By June, the question of industry split the chamber wide. The majority coalition pressed to restart industrial efforts, fully converting capacity to Trans-Newtonian standards. The motion failed twice, humiliating the government that had itself sponsored the proposal. At the edge of collapse, Alpheus pulled his coalition back together and forced a third vote. HSCR000080-C passed 405 to 197, salvaging both policy and prestige.
As autumn deepened, Pebble Bed Reactors were mastered, promising engines that could mimic the ruin-born Nuclear Pulse designs. HSCR000083 was put forward to start the research and passed with ease. The final months of the year saw the chamber return to its most divisive question: weapons. A proposal to extend the range of Particle Beams to 60,000 km failed resoundingly, 200 to 402. The opposition framed it as militaristic overreach, disconnected from civilian need. Yet persistence once again carried the day.
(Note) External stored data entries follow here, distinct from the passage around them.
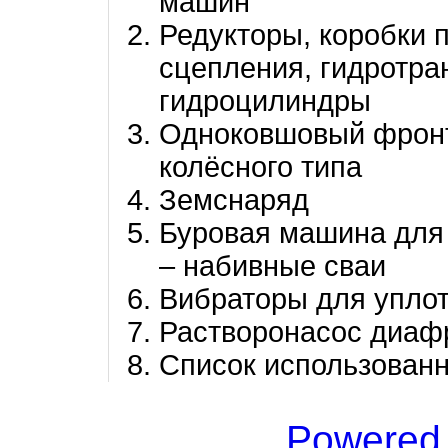
машин
Редукторы, коробки 
сцепления, гидротр
гидроцилиндры
Одноковшовый фронт
колёсного типа
Земснаряд
Буровая машина для 
– набивные сваи
Вибраторы для упло
Растворонасос диаф
Список использован
Powered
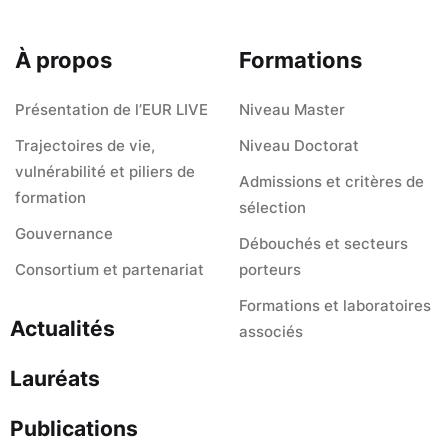
À propos
Formations
Présentation de l’EUR LIVE
Niveau Master
Trajectoires de vie,
Niveau Doctorat
vulnérabilité et piliers de
Admissions et critères de
formation
sélection
Gouvernance
Débouchés et secteurs
Consortium et partenariat
porteurs
Formations et laboratoires
Actualités
associés
Lauréats
Publications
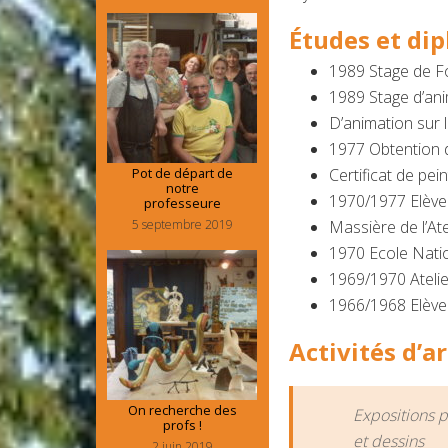
Études et di
1989 Stage de F
1989 Stage d’ani
D’animation sur 
1977 Obtention 
Pot de départ de
Certificat de pe
notre
1970/1977 Elève 
professeure
5 septembre 2019
Massière de l’At
1970 Ecole Nati
1969/1970 Atelie
1966/1968 Elève
Activités d’ar
On recherche des
Expositions p
profs !
et dessins
2 juin 2019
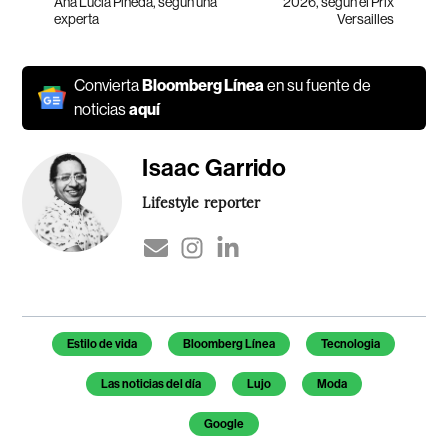
Ana Lucía Pineda, según una
2026, según el Prix
experta
Versailles
Convierta
Bloomberg Línea
en su fuente de
noticias
aquí
Isaac Garrido
Lifestyle reporter
Temas de este artículo
Estilo de vida
Bloomberg Línea
Tecnologia
Las noticias del día
Lujo
Moda
Google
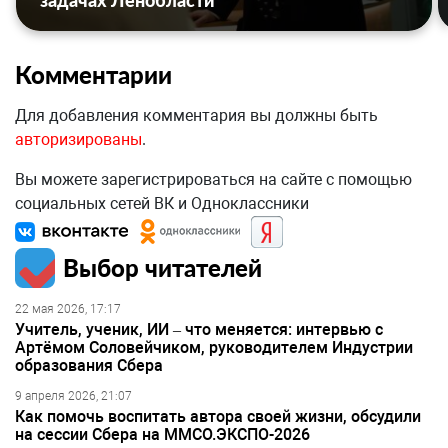
задачах Ленобласти
Комментарии
Для добавления комментария вы должны быть
авторизированы
.
Вы можете зарегистрироваться на сайте с помощью
социальных сетей ВК и Одноклассники
Выбор читателей
22 мая 2026, 17:17
Учитель, ученик, ИИ – что меняется: интервью с
Артёмом Соловейчиком, руководителем Индустрии
образования Сбера
9 апреля 2026, 21:07
Как помочь воспитать автора своей жизни, обсудили
на сессии Сбера на ММСО.ЭКСПО-2026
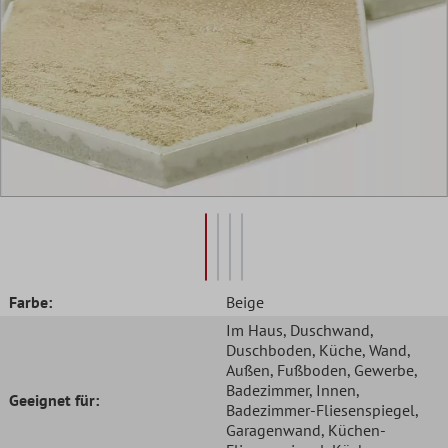
Farbe:
Beige
Im Haus
, Duschwand
,
Duschboden
, Küche
, Wand
,
Außen
, Fußboden
, Gewerbe
,
Badezimmer
, Innen
,
Geeignet für:
Badezimmer-Fliesenspiegel
,
Garagenwand
, Küchen-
Reformulated with emphasis on commercial applications, the potential of particles for peaceful industry, HSCR000084 reformulated into HSCR000084-B and returned to the chamber. This time, it passed overwhelmingly, 481 to 121.
By the close of 0012, Alpheus stood at the head of a Republic transformed. He had seized the moment and rewritten the very structure of governance, delivering victories across law, trade, industry, and technology. Yet his setbacks were equally telling. The Senate’s refusal to have an elected Chancellor, the Pacifists’ rising influence when less expected, and the constant need to manoeuvrer between coalition factions showed that the Republic’s path was anything but settled, and still too similar to the old Federal Theocracy.
Alpheus had secured his legacy, but would it endure or unravel?